Setting Up Image Segmentation on Ubuntu using PyTorch

This guide provides step-by-step instructions on how to set up an Image Segmentation system on Ubuntu using PyTorch and pre-trained models from torchvision. Image segmentation involves labeling each pixel in an image, often for identifying different objects or regions within the image.

1. Install System Prerequisites

Start by updating your Ubuntu system and installing necessary dependencies. Open a terminal and run the following commands:

sudo apt update
sudo apt upgrade
sudo apt install python3 python3-pip git
    

2. Install PyTorch and Torchvision

Install PyTorch and Torchvision, which are required for deep learning and image segmentation tasks. If you have a CUDA-compatible GPU, you can install the version with CUDA support.
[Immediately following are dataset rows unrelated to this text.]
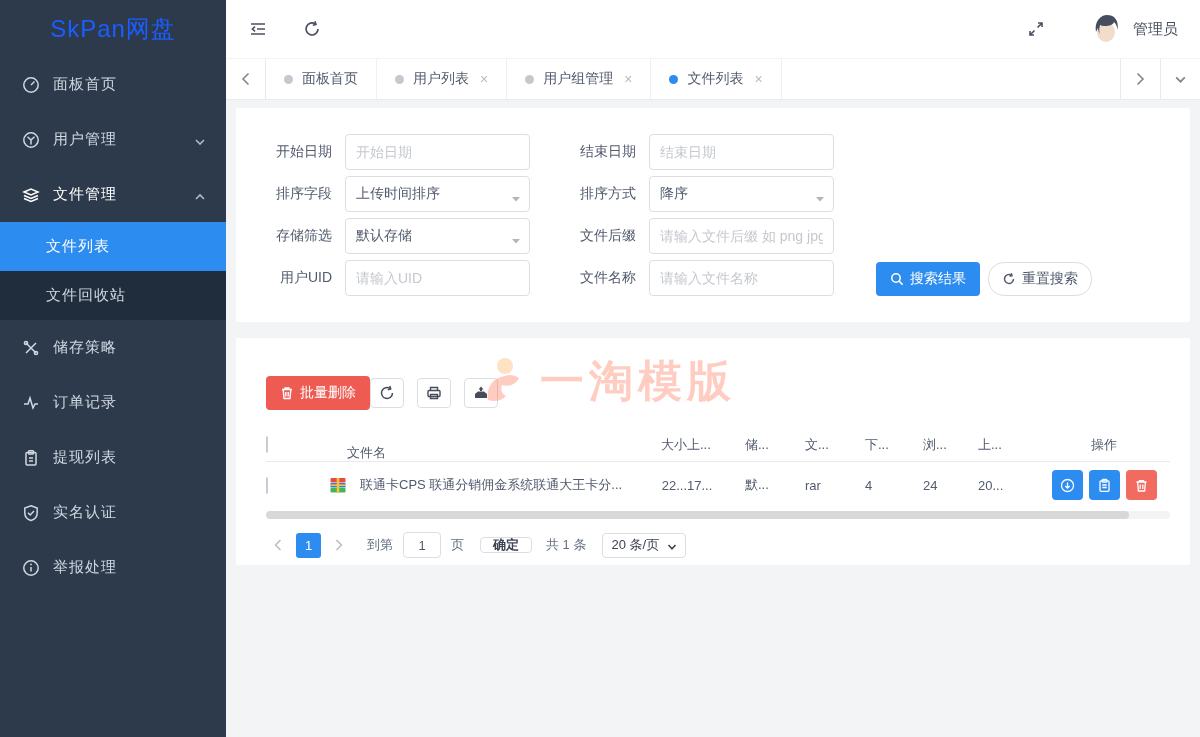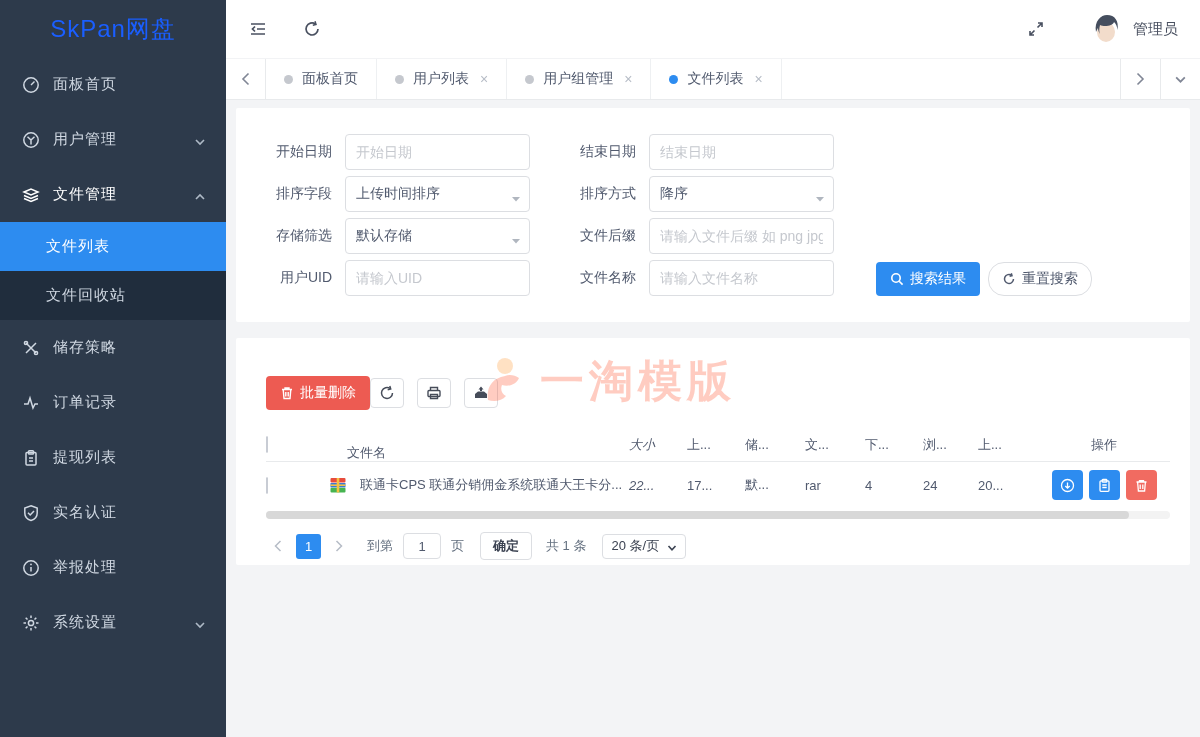--- a/index.html
+++ b/index.html
@@ -92,7 +92,7 @@
   .col-check { width:46px; }
   .col-name { flex:1; display:flex; align-items:center; min-width:0; }
   .col-name .head-pad { padding-left:35px;margin-top:16px; }
-  .col-sm { width:58px; text-align:left;font-style:italic; }
+  .col-sm { width:58px; text-align:right; }
   .col-c2 { width:58px; } .col-c3 { width:60px; } .col-c4 { width:60px; }
   .col-c5 { width:58px; } .col-c6 { width:55px; } .col-c7 { width:60px; }
   .col-op { width:132px; text-align:center; }

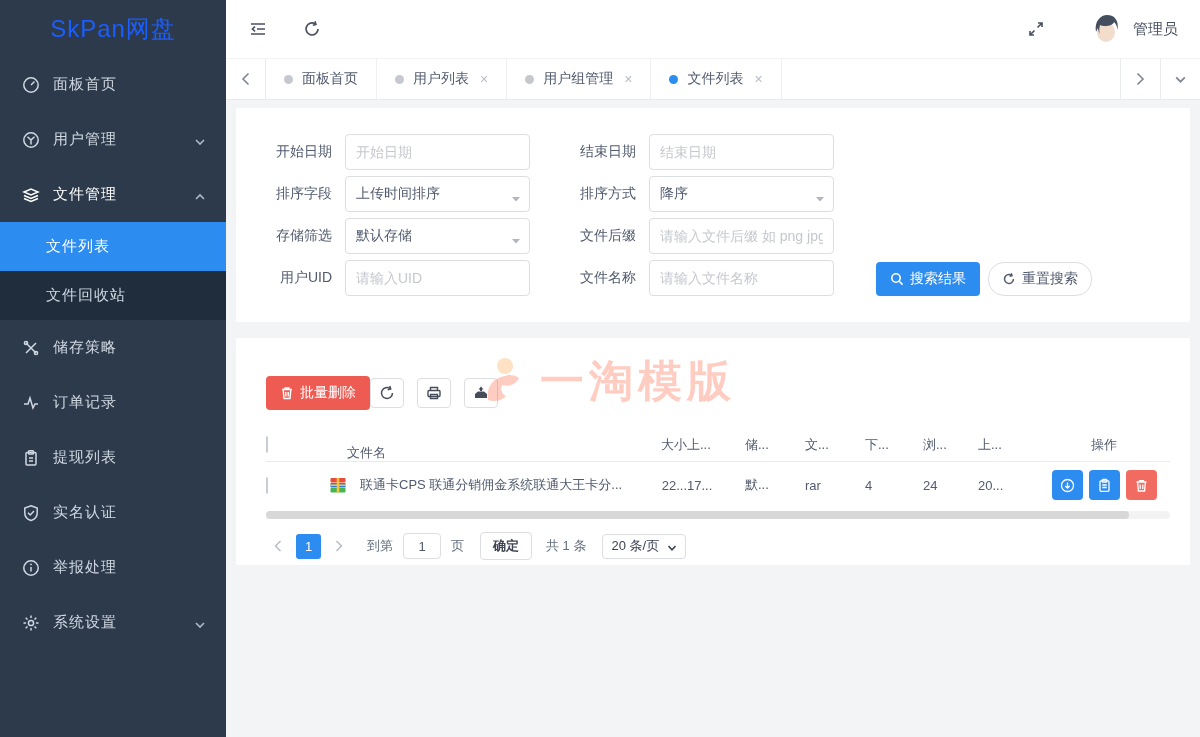--- a/index.html
+++ b/index.html
@@ -117,7 +117,7 @@
   .pg-input { width:38px; height:26px; border:1px solid #dcdee2; border-radius:4px; text-align:center;
     font-size:13px; color:#515a6e; margin:0 10px; outline:none;
     font-family:"Liberation Sans","DejaVu Sans",sans-serif; }
-  .pg-confirm { height:28px; padding:0 12px; border:1px solid #dcdee2; border-radius:4px; background:#fff;
+  .pg-confirm { height:16px; padding:0 12px; border:1px solid #dcdee2; border-radius:4px; background:#fff;
     font-size:13px; color:#3c4352; font-weight:700; margin:0 14px 0 16px; display:flex; align-items:center; cursor:pointer; }
   .pg-total { margin-right:16px; }
   .pg-size { height:25px; border:1px solid #dcdee2; border-radius:4px; padding:0 8px; display:flex;

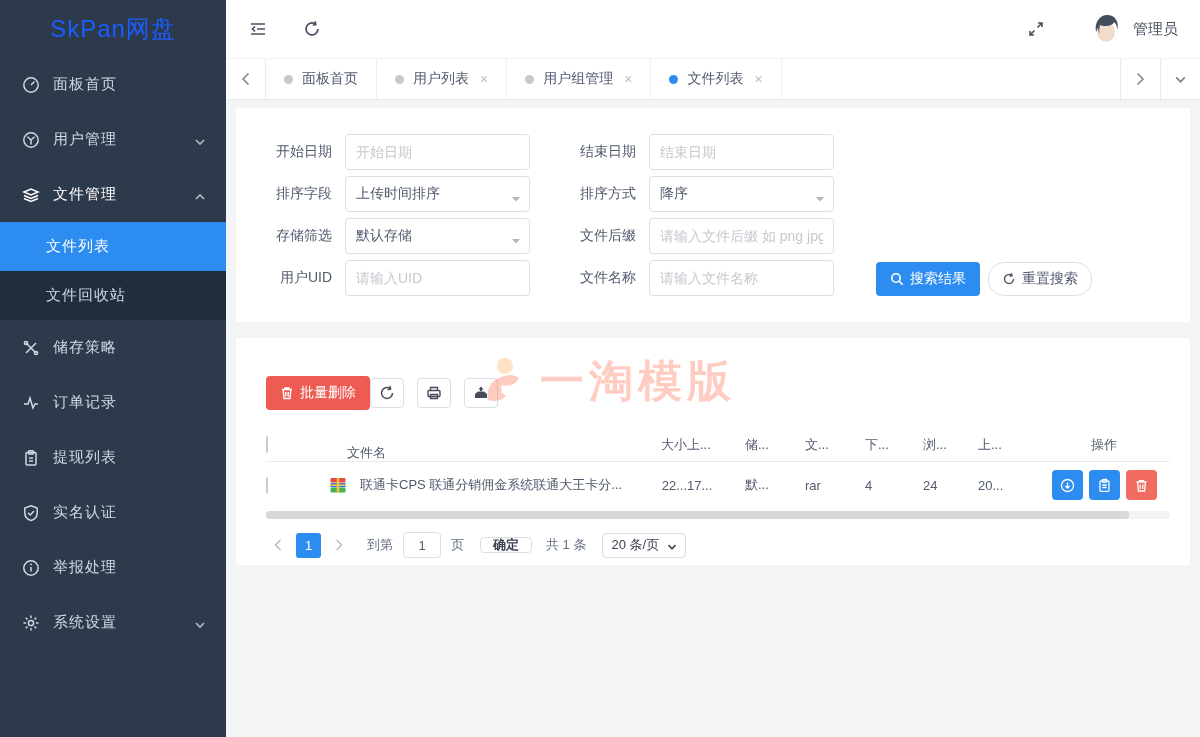--- a/index.html
+++ b/index.html
@@ -237,20 +237,6 @@
         <span class="ml">举报处理</span>
       </div>
 
-      <div class="mi">
-        <span class="ic">
-          <svg viewBox="0 0 18 18" fill="none" stroke="currentColor" stroke-width="1.5">
-              <circle cx="9" cy="9" r="2.6"></circle>
-              <path d="M9 1.5 V4 M9 14 V16.5 M1.5 9 H4 M14 9 H16.5 M3.7 3.7 L5.5 5.5 M12.5 12.5 L14.3 14.3 M14.3 3.7 L12.5 5.5 M5.5 12.5 L3.7 14.3"></path>
-            </svg>
-        </span>
-        <span class="ml">系统设置</span>
-        <span class="chev">
-          <svg viewBox="0 0 12 12" fill="none" stroke="currentColor" stroke-width="1.6">
-              <path d="M2 4 L6 8 L10 4"></path>
-            </svg>
-        </span>
-      </div>
 
     </nav>
   </aside>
Otherwise, install the CPU version:

pip install torch torchvision torchaudio
    

3. Install Additional Libraries

Install the following additional libraries that will help with image processing and visualization:

pip install opencv-python matplotlib
    

These libraries will help load images and display segmentation results using OpenCV and Matplotlib.

4. Download Pre-trained Image Segmentation Model

We will use a pre-trained model for image segmentation. PyTorch provides models like DeepLabV3, which is pre-trained on the COCO dataset and can be used for segmentation tasks:

from torchvision.models.segmentation import deeplabv3_resnet50
    

5. Create Python Script for Image Segmentation

Create a new Python script named image_segmentation.py that will load the pre-trained DeepLabV3 model and perform segmentation:

nano image_segmentation.py
    

Paste the following code into the script:

import torch
import torchvision
import cv2
import numpy as np
import matplotlib.pyplot as plt
from torchvision.transforms import functional as F

# Load the pre-trained DeepLabV3 model
def load_model():
    model = torchvision.models.segmentation.deeplabv3_resnet50(pretrained=True)
    model.eval()  # Set model to evaluation mode
    return model

# Preprocess the image for the model
def preprocess_image(image_path):
    image = cv2.imread(image_path)
    image = cv2.cvtColor(image, cv2.COLOR_BGR2RGB)
    image_tensor = F.to_tensor(image).unsqueeze(0)  # Convert to tensor and add batch dimension
    return image, image_tensor

# Perform image segmentation
def segment_image(model, image_tensor):
    with torch.no_grad():
        output = model(image_tensor)['out'][0]  # Get the output tensor
    return output.argmax(0).byte().cpu().numpy()  # Get the segmentation map

# Plot segmentation results
def display_segmentation(original_image, segmented_image):
    plt.figure(figsize=(10, 5))

    # Display original image
    plt.subplot(1, 2, 1)
    plt.imshow(original_image)
    plt.title('Original Image')

    # Display segmentation map
    plt.subplot(1, 2, 2)
    plt.imshow(segmented_image)
    plt.title('Segmented Image')

    plt.show()

# Main function
if __name__ == "__main__":
    model = load_model()
    
    image_path = "path/to/your/image.jpg"  # Replace with the path to your image
    original_image, image_tensor = preprocess_image(image_path)

    segmented_image = segment_image(model, image_tensor)
    
    display_segmentation(original_image, segmented_image)
    

This script performs the following steps:

  • Loads a pre-trained DeepLabV3 segmentation model from PyTorch's torchvision library.
  • Preprocesses the input image to match the model's input size and format.
  • Performs image segmentation and returns a segmentation map, where each pixel is assigned a class label.
  • Visualizes both the original image and the segmented image using Matplotlib.

6. Download Pre-trained Model Weights

When you run the script for the first time, the pre-trained DeepLabV3 model weights will be automatically downloaded. Make sure you have an active internet connection during the first execution.

7. Run the Image Segmentation Script

Once the script is ready, run the following command in your terminal to perform image segmentation:

python3 image_segmentation.py
    

Make sure to replace path/to/your/image.jpg with the actual path to the image you want to segment. The script will display the original image alongside the segmented output.

8. Adjust Segmentation Output

The output segmentation map is a single-channel image, where each pixel is assigned a class label. To visualize specific classes or adjust the segmentation results, you can modify the plotting code in the script.

segmented_image == 15  # Example: Show only class label 15
    

This will mask all pixels that do not belong to class 15, allowing you to focus on specific objects or regions in the image.

9. Troubleshooting

If you encounter any issues, consider the following:

  • Ensure that all required Python libraries are installed.
  • Verify that the image path is correct and the file exists.
  • Ensure you have sufficient RAM or GPU memory for loading large models like DeepLabV3.

10. Conclusion

Congratulations! You have successfully set up an Image Segmentation system on Ubuntu using PyTorch and the pre-trained DeepLabV3 model. This system can now segment images by identifying and classifying each pixel based on pre-trained categories.